* **Task objective**
Two lines in the listing below mark the span: one contains "なさまと共創するために、「未来の運用」を共に" and one contains "2025年8月開催は、以下の内容にて開催いたしました。". Reproduce both of them and everything between, exactly.

* **Data for the task**
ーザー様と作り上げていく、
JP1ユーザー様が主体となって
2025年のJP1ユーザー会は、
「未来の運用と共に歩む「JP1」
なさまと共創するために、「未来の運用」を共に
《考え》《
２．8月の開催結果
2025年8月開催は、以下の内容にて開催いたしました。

---

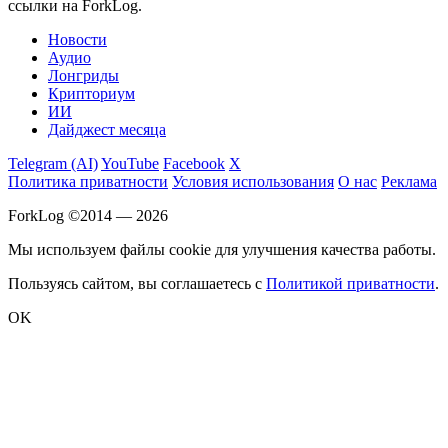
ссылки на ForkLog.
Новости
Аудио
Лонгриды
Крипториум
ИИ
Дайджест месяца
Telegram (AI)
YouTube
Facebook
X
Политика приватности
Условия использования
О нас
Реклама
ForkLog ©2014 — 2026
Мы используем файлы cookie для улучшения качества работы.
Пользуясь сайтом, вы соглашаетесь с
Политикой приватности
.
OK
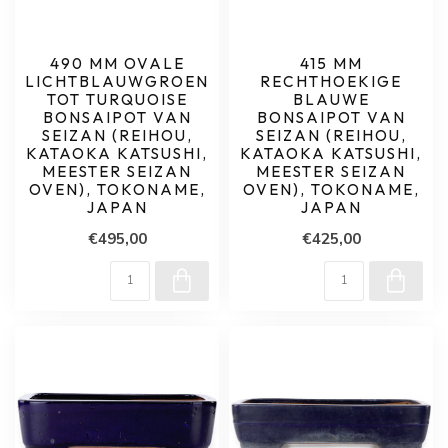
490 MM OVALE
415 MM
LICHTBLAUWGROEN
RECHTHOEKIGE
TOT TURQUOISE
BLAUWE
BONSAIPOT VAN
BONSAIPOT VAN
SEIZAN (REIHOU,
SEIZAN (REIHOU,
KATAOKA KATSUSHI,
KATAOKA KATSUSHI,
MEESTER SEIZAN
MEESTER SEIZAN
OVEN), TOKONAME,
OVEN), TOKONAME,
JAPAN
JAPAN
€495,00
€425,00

* **Exercise answer**
なさまと共創するために、「未来の運用」を共に
《考え》《
２．8月の開催結果
2025年8月開催は、以下の内容にて開催いたしました。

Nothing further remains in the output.